# Farbig zeichnen ohne java.awt.Color?



## Grizzly (20. Mrz 2005)

Hi,

hab' folgendes Problem:
Ich möchte eine Grafik zeichnen, die relativ viele verschiedene Farben enthält. Um aber in einer bestimmten Farbe zeichnen zu könne, muss man aber ja ein Objekt der Klasse Color instanzieren (wenn man mehr bzw. andere Farben braucht, als die Standard Konstanten der Klasse Color). Wenn man das Zeichnen aber in sehr kurzen Abständen hintereinander macht, müllt man zwangsweise den Speicher mit Color Objekten zu. Bei 16,7 Mio. Farben (soll jetzt nur ein Beispiel sein) sind das immerhin 16,7 Mio. Objekte. Wenn man diese alle am Anfang einmal anlegt und dann mehrfach verwendet, ist der komplette (oder auf jeden Fall jede Menge davon) Hauptspeicher nur für die Farben weg.

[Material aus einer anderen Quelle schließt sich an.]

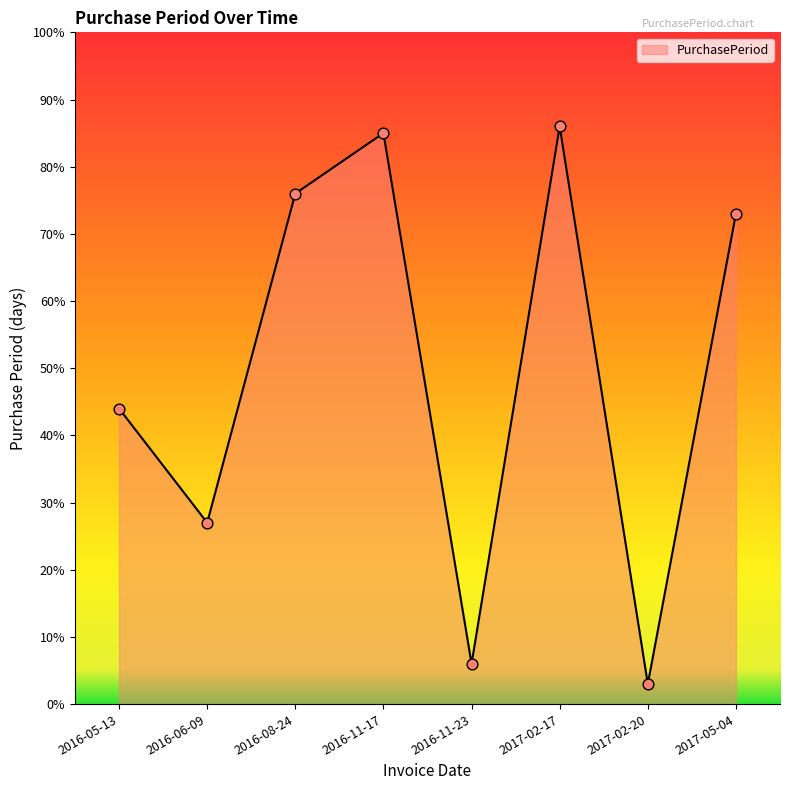

Between 2017-02-17 and 2017-02-20, which is larger?

2017-02-17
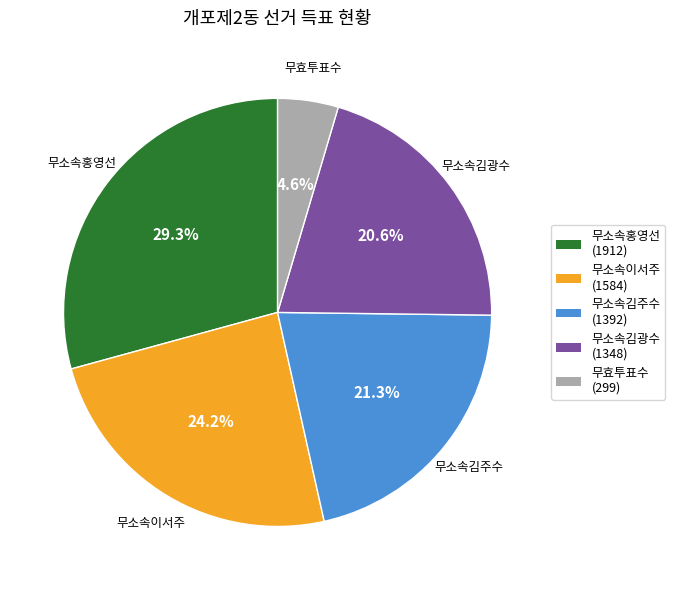

How much of the chart is everything except 무효투표수?

95.4%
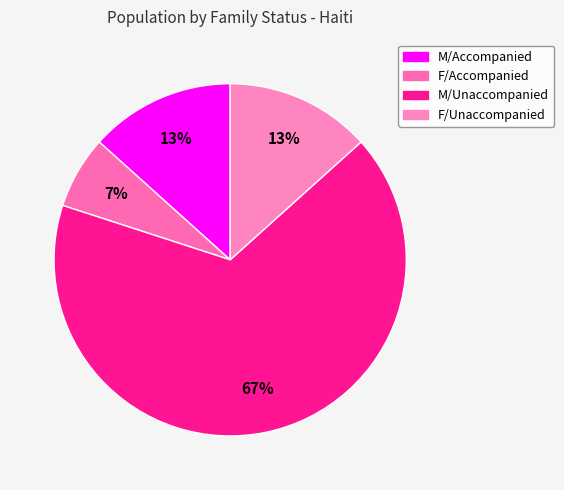

To the nearest percent, what percentage of the pie is F/Accompanied?

7%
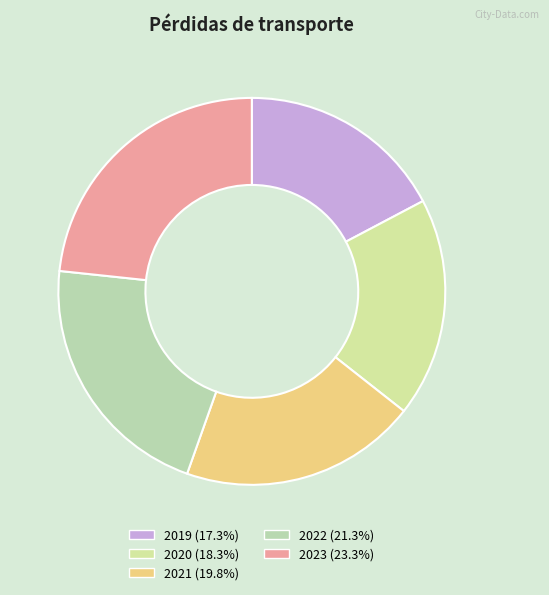

The 2022 slice represents 21% of the pie. True or false?

True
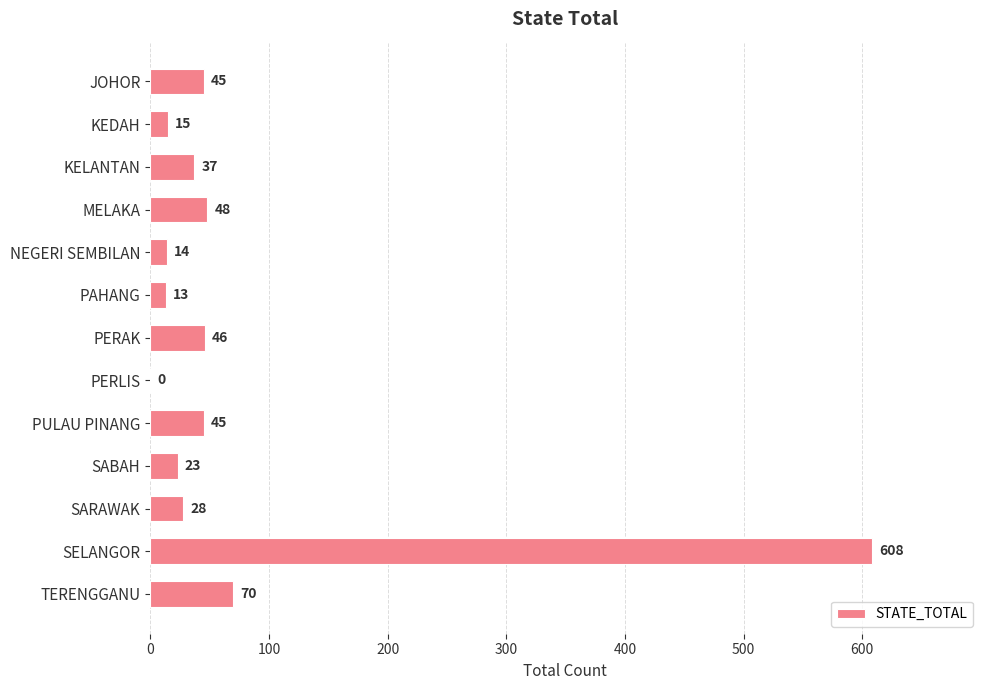

Reading bottom to top, extract all data points from this chart.

TERENGGANU=70	SELANGOR=608	SARAWAK=28	SABAH=23	PULAU PINANG=45	PERLIS=0	PERAK=46	PAHANG=13	NEGERI SEMBILAN=14	MELAKA=48	KELANTAN=37	KEDAH=15	JOHOR=45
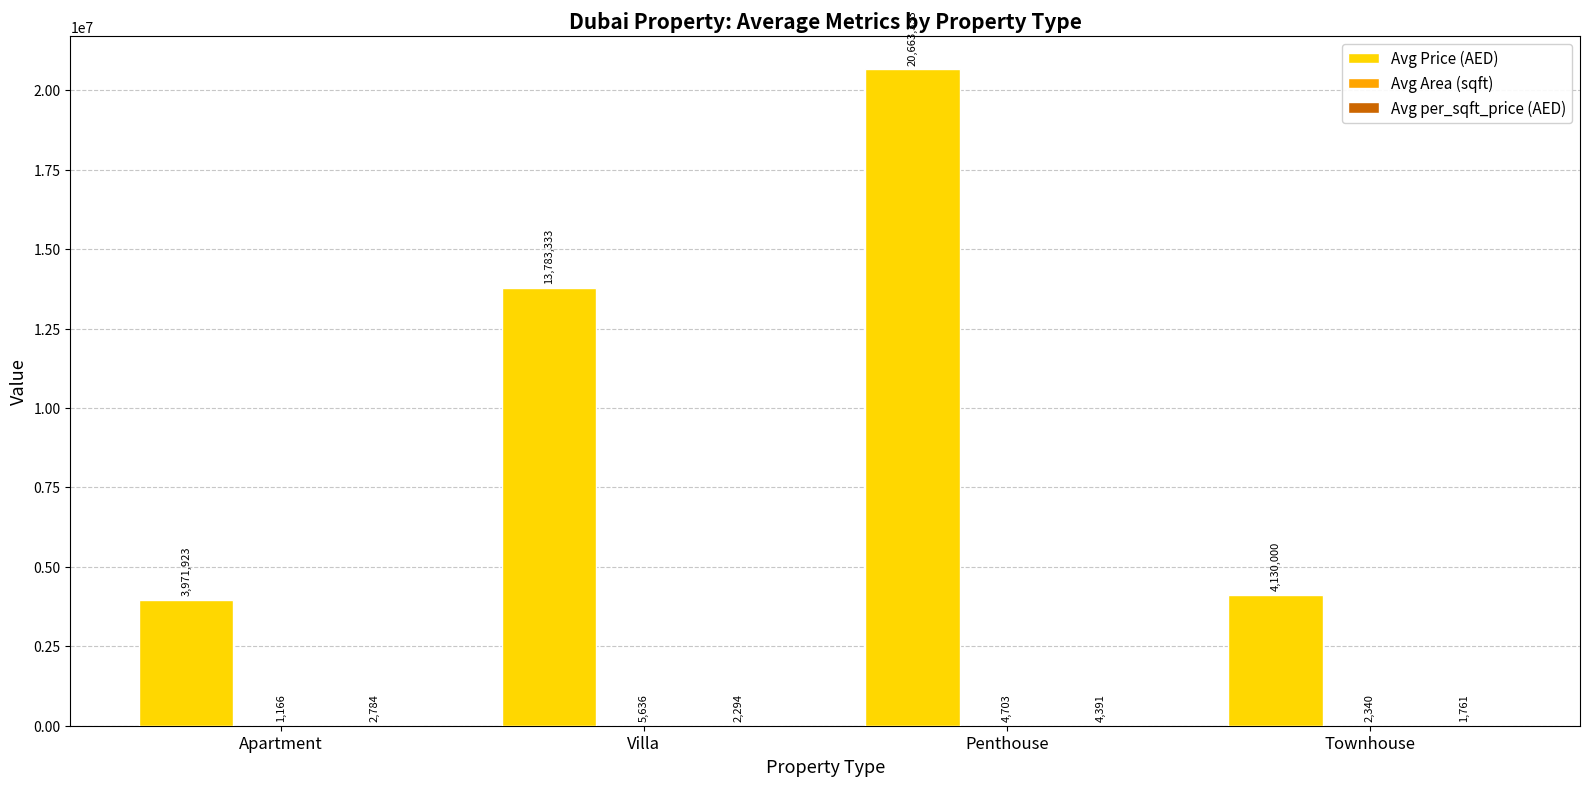

The value of Avg Price (AED) at Apartment is 3971923.1. True or false?

True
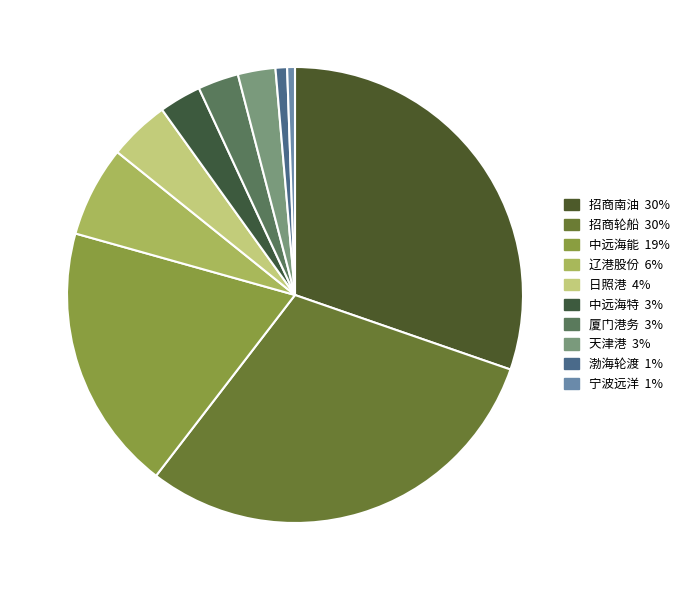

How many segments does this pie chart have?

10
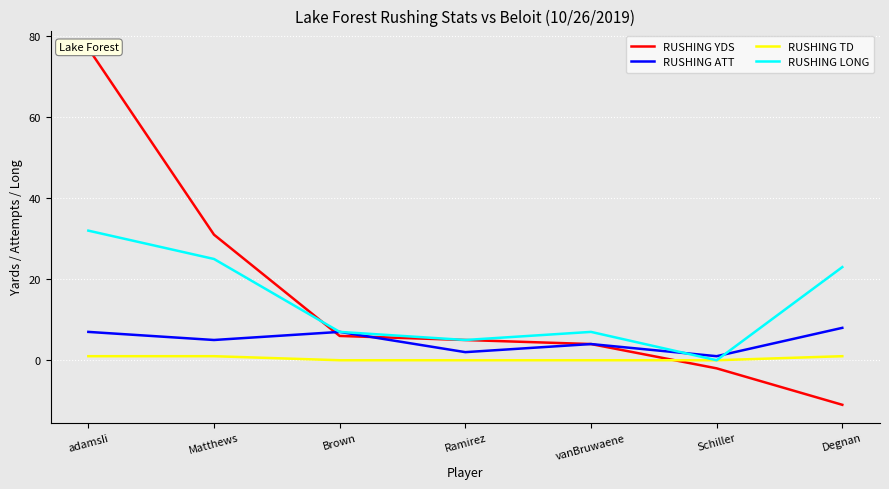

What is the sum of all RUSHING YDS values?

110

Macht man dies jedoch nicht, frisst der Garbage Collector einem die ganze Performance.

Gibt es eine Möglichkeit, ohne ein Color Objekt farbig in ein Bild zu zeichnen?


----------



## Illuvatar (20. Mrz 2005)

Nun ja, du könntest alle Pixel von einem BufferedImage setzen, dann wird das Java für dich machen.

Oder du speicherst alle bisher benötigten Objekte in einer Hashtable.


----------



## Grizzly (20. Mrz 2005)

Illuvatar hat gesagt.:
			
		

> Nun ja, du könntest alle Pixel von einem BufferedImage setzen, dann wird das Java für dich machen.
> 
> Oder du speicherst alle bisher benötigten Objekte in einer Hashtable.


Die zweite Möglichkeit hab' ich ja schon in meinem Post geschrieben. Da wäre aber - wie schon geschrieben - der Speicherverbrauch zu hoch.

Wie meinst Du das mit dem BufferedImage? Das ich ein BufferedImage von 1 x 16,7 Mio. Pixel mache, dort alle Farben unterbringe und dann mit einem java.awt.image.PixelGrabber Objekt wieder auslese? :bahnhof: 



_EDIT:_ Sehe gerade, das PixelGrabber die Farben als RGB-Werte zurückgibt. Müsste also wieder Color-Objekte erzeugen. Bringt also auch nix.


----------



## Beni (20. Mrz 2005)

BufferedImage hat eine Methode "setRGB( x, y, rgb )". Mit dieser Methode könntest du einzelne Pixel ändern, ohne ein Color-Objekt zu benötigen.


----------



## Grizzly (20. Mrz 2005)

Beni hat gesagt.:
			
		

> BufferedImage hat eine Methode "setRGB( x, y, rgb )". Mit dieser Methode könntest du einzelne Pixel ändern, ohne ein Color-Objekt zu benötigen.


Hey, die Methode hab' ich bisher irgendwie übersehen. 

Da gibt es nur zwei kleine Problem:
1. Nur die Klasse BufferedImage besitzt die Methode, VolatileImage bspw. nicht.
2. Ich müsste dann komplett alle Zeichenoperation selber noch einmal implementieren.


----------



## Grizzly (21. Mrz 2005)

Hab' jetzt das restliche WE über noch ein bisschen gegrübelt. Anscheinend ist eine Palette der einzige gangbare weg. 
Falls jemand noch etwas besser einfällt: Melden!


----------